Building Flows in the 3-sphere

by

Michael C. Sullivan

(Northwestern University Department of Mathematics)


First some rough definitions:

The chain-recurrent set of a flow are those orbits which come back near themselves infinitely often. A periodic orbit is chain recurrent, but not all chain-recurrent orbits are periodic. The set of all chain-recurrent orbits for a flow in a compact invariant set.

The chain-recurrent set is hyperbolic or has a hyperbolic structure if the tangent bundle splits into three parts: An attracting direction, a repelling direction, and the direction of the flow. For a 3-flow this implies the chain-recurrent set can be partitioned into attracting sets, repelling sets and saddle sets (Smale 67). Click here to see a piece of an orbit with a hyperbolic saddle structure. The set of orbits coming into the given orbit forms its stable manifold.

For 3-flows with hyperbolic chain-recurrent sets, the indecomposable pieces of the chain-recurrent set, called basic sets, are either single closed orbits or are "chaotic" collections of infinitely many orbits.

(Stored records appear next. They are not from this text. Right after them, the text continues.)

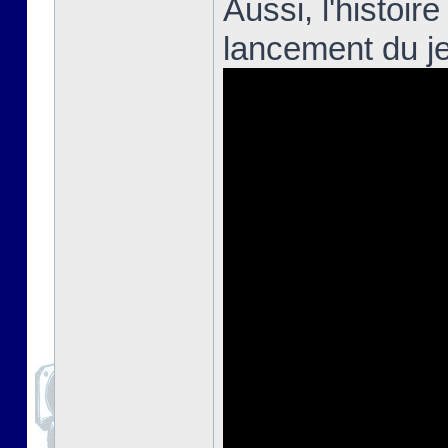
Aussi, l'histoir
lancement du j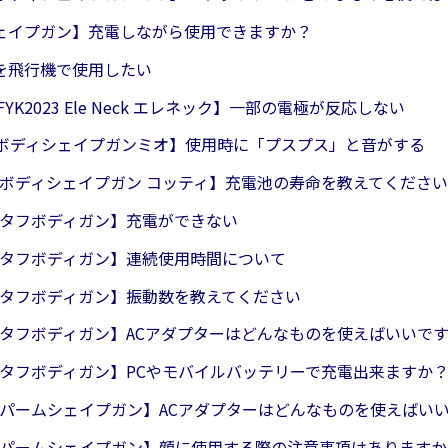
ェイプガン】充電しながら使用できますか？
を飛行機で使用したい
/FYK2023 Ele Neck エレネック】一部の電極が反応しない
30 ボディシェイプガンミオ】使用時に「プスプス」と音がする
22 ボディシェイプガン コッティ】充電池の寿命を教えてください
22 タフボディガン】充電ができない
22 タフボディガン】連続使用時間について
22 タフボディガン】振動数を教えてください
22 タフボディガン】ACアダプターはどんなものを使えばいいで
22 タフボディガン】PCやモバイルバッテリーで充電出来ますか
23 パームシェイプガン】ACアダプターはどんなものを使えばい
23 パームシェイプガン】顔に使用する際の注意事項はありますか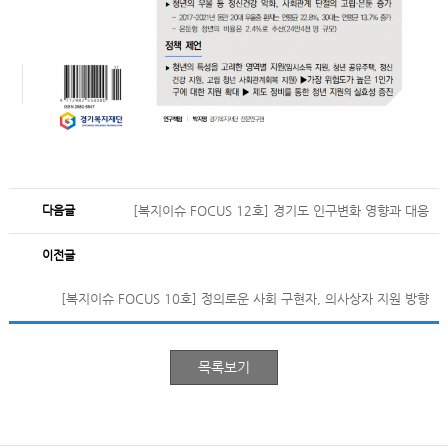
다음글
[복지이슈 FOCUS 12호] 경기도 인구변화 영향과 대응
이전글
[복지이슈 FOCUS 10호] 정의로운 사회 구현자, 의사상자 지원 방향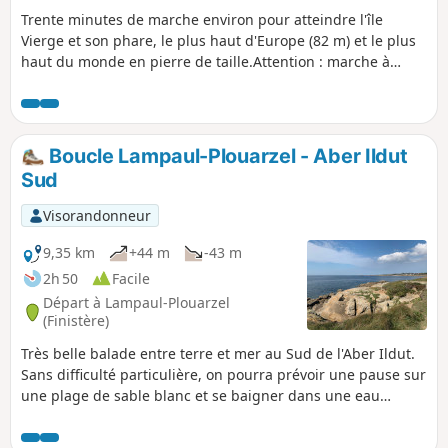
Wrac'h, le plus grand des trois abers de
Trente minutes de marche environ pour atteindre l'île
cette partie de la côte Nord du Finistère.
Vierge et son phare, le plus haut d'Europe (82 m) et le plus
haut du monde en pierre de taille.Attention : marche à
n'effectuer qu'autour de l'heure de basse mer lors des très
grandes marées d'équinoxe (coef. >110). Ne pas
l'entreprendre si brume, brouillard et autres conditions
météo défavorables.Le phare est visitable en moyenne et
Boucle Lampaul-Plouarzel - Aber Ildut
haute saison (voir l'office de tourisme des Abers) autour de
Sud
l'heure de la marée haute.
Visorandonneur
9,35 km
+44 m
-43 m
2h 50
Facile
Départ à Lampaul-Plouarzel
(Finistère)
Très belle balade entre terre et mer au Sud de l'Aber Ildut.
Sans difficulté particulière, on pourra prévoir une pause sur
une plage de sable blanc et se baigner dans une eau
turquoise (pas toujours chaude !). Des panneaux explicatifs
au niveau de l'embouchure de l'Aber Ildut permettent de se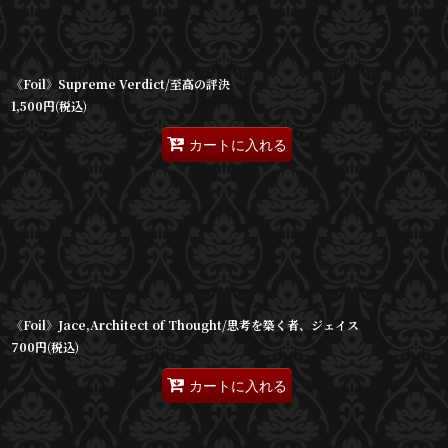
《Foil》Supreme Verdict/至高の評決
1,500
円
(税込)
カートに入れる
《Foil》Jace,Architect of Thought/思考を築く者、ジェイス
700
円
(税込)
カートに入れる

These later objects can be modeled by templates: branched 2-manifolds with semi-flows (Birman & Williams, 83). The template is constructed from a neighborhood of the basic set by collapsing out stable manifolds. To see an example click here . This is the Lorenz template. It has two bands coming from a branch line. The semi-flow starts downward from the branch line and loops around, to the right and left, coming back to the branch line. There are many closed orbits, one of which is shown. These orbits model those in some 3-flow; they have the same knotting and lining structure.

There are at least three types of questions one can ask:

  1. What knots and links reside on a given template?
  2. If the template is embedded differently are there invariants we can find?
  3. Using basic sets, how can they be "pasted" together to form flows on 3-manifolds? In particular we want to know how can we build nonsingular flows on the 3-sphere.

I have done work on each of these questions. I shall touch on results for the first two, and then focus on my current project addressing the third question. For an example of how to build a nonsingular flow on S^3 using a saddle set modeled by a Lorenz template click here. The knotted torus is a tubular neighborhood of an attracting closed orbit. The other torus contains an unknotted repeller. Orbits enter the neighborhood of the saddle set along the "exposed" part of its boundary. They exit the saddle set's neighborhood and flow into the neighborhood of the attractor. The neighborhood of the saddle set looks like a thickened up Lorenz template.


Received by the editors: February 21, 1996.